Wszyscy ostatnio podsumowują rok 2018, więc i ja postanowiłam coś z tym zrobić.
Mimo, że życie nauczyło mnie, aby się nie cofać i jestem typem osobnika, który wspomina tylko to co dobre, a od reszty stara się całkowicie odcinać, to wiem, że niektóre sprawy z przeszłości ciągną się dłużej niż powinny i latami o sobie przypominają (chociaż już dawno powinny się zakończyć).

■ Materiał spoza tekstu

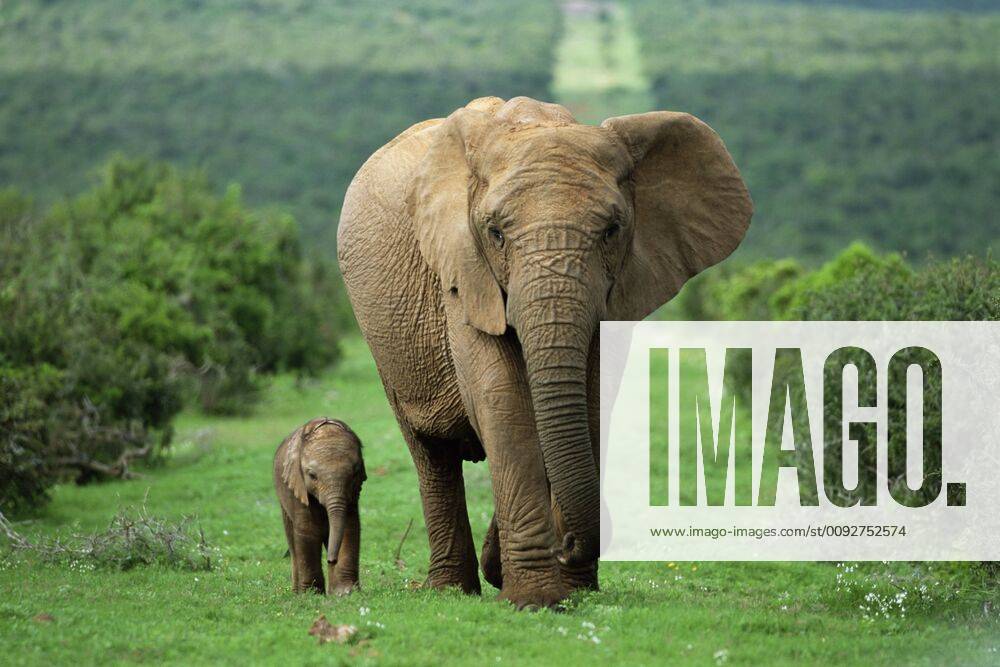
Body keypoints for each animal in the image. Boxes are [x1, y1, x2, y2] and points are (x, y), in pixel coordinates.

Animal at [274, 417, 366, 595]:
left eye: (355, 472)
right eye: (312, 476)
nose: (331, 560)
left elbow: (349, 526)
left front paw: (345, 592)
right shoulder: (297, 489)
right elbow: (308, 530)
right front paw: (311, 594)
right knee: (292, 541)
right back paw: (296, 593)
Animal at [337, 96, 752, 608]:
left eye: (612, 230)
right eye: (495, 233)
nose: (568, 545)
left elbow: (592, 402)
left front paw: (573, 591)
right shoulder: (463, 272)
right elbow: (501, 400)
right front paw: (533, 600)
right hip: (384, 344)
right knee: (431, 453)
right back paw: (452, 589)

Dlatego za jako takimi podsumowaniami nie jestem, wolę patrzeć do przodu niż oglądać się za siebie, bo i tak niczego nie zmienię w tej kwestii, to jednak dzisiaj postanowiłam zrobić podsumowanie tego, jak się powoli, ale stopniowo zmieniam, aby ukazać Wam, że zmieniamy się cały czas.
Co do spraw wszelakich, które działy się u mnie w ubiegłym roku, to uważam, że był to rok mojej całkowitej przemiany psychicznej i zawodowej.
Zrozumiałam wszystkie swoje wcześniejsze błędy, wreszcie przypomniały mi się moje cele z przeszłości, które na pewien czas (kilka sporych lat) schowałam do przysłowiowej szuflady, bo nigdy nie miałam na nie czasu.
Pozbyłam się ze swojego otoczenia ludzi, którzy mi nie służyli i nie akceptowali, rozwinęłam się ogromnie pod wieloma względami, i znalazłam swoje miejsce na ziemi, w którym mogę być w pełni sobą - Warszawę.
Mimo, że nie zrealizowałam w pełni swoich planów wizualnych dotyczących figury i nie nauczyłam się angielskiego tak jak bardzo chciałam, to mam poczucie w pełni wykorzystanego każdego dnia w ubiegłym roku, bez względu na efekty jakie udało mi się uzyskać.
16 marek, nad którymi pracowałam udało mi się dopiąć do końca i wreszcie mogę powiedzieć, że mam swoje ASY w rękawie, które powoli zaczynam wprowadzać na rynek, bądź które częściowo już wprowadziłam w ubiegłym roku. Jestem z nich dumna. Pokazały mi samej, że mam ogromnie twórczy umysł (do czego chyba nigdy sama nie chciałam się przyznać, albo nie umiałam się przyznać), mam w sobie ogromną siłę i upartość, które nie pozwolą mi się poddać. Upadłam nie raz i to nigdy przez siebie, tylko przez osoby trzecie, a mimo to nigdy się nie poddałam. Wcześniej jednak tego nie dostrzegałam, teraz widzę wszystko dokładnie i przejrzyście.
A jak na Was wpłynął rok 2018?
Czujecie, że nic się nie udało, czujecie niedosyt, czy wręcz jesteście zmęczeni jego intensywnością?